# How much work does it take to push an object with a mass of 2 kg up a 7 m ramp, if the ramp has an incline of (11pi)/12  and a kinetic friction coefficient of 8 ?

Feb 4, 2018

Inclination of $\frac{11 \pi}{12} = 165 \mathrm{de} g r e e s$ means with the other direction of the horizontal level,the inclined plane makes an angle of $\left(180 - 165\right) = 15 \mathrm{de} g r e e s$

So,the component of weight of the object which tries to pull it down along the inclined plane is $m g \sin 15 = 5.17 N$

Maximum frictional force that can act is $\mu m g \cos 15 = 154.54 N$

So,here only $5.17 N$ of frictional force will act upwards to keep the box at rest.

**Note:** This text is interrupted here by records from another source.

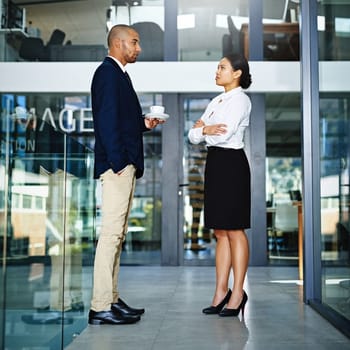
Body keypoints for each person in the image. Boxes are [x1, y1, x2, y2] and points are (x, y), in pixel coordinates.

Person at [89, 24, 164, 325]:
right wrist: (119, 163)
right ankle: (99, 307)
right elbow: (106, 122)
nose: (139, 48)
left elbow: (120, 120)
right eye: (134, 42)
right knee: (110, 235)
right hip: (117, 166)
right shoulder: (107, 73)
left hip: (123, 164)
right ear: (118, 44)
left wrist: (143, 124)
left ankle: (112, 299)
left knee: (117, 237)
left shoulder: (119, 75)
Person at [188, 53, 252, 317]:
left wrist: (206, 129)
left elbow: (224, 135)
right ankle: (220, 292)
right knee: (219, 231)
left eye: (222, 67)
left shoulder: (241, 100)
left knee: (234, 229)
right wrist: (205, 130)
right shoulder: (216, 100)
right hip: (214, 164)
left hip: (232, 165)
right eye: (217, 67)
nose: (217, 71)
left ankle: (238, 292)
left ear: (237, 73)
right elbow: (192, 135)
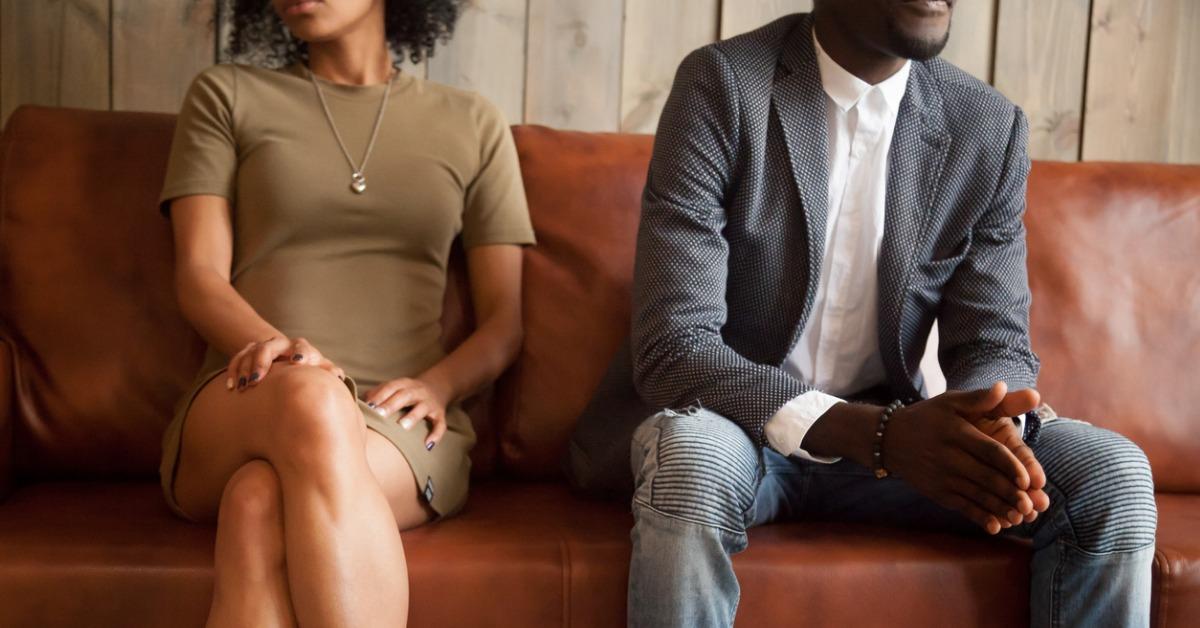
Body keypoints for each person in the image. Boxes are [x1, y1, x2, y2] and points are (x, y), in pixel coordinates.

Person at [624, 1, 1156, 626]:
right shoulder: (724, 84)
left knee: (1114, 474)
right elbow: (675, 345)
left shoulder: (985, 125)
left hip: (904, 449)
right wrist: (881, 437)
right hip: (742, 428)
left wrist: (991, 424)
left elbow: (992, 338)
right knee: (691, 460)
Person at [156, 0, 534, 625]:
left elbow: (504, 322)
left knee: (257, 502)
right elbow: (198, 277)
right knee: (311, 399)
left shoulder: (472, 122)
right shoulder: (225, 95)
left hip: (398, 422)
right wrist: (283, 351)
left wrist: (439, 386)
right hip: (247, 395)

So,to move the box upwards we need to apply a minimum amount of force that will be equal to the sum of maximum frictional force and downward component of the weight of the object.(as when we will try to move the object upward,frictional force will oppose the net direction of motion,so it will act downwards along the plane)

So, minimum amount of force required to move the object with constant velocity is $\left(154.54 + 5.17\right) N = 159.71 N$

So,work done = $F . s = 159.71 \cdot 7 = 1117.97 J$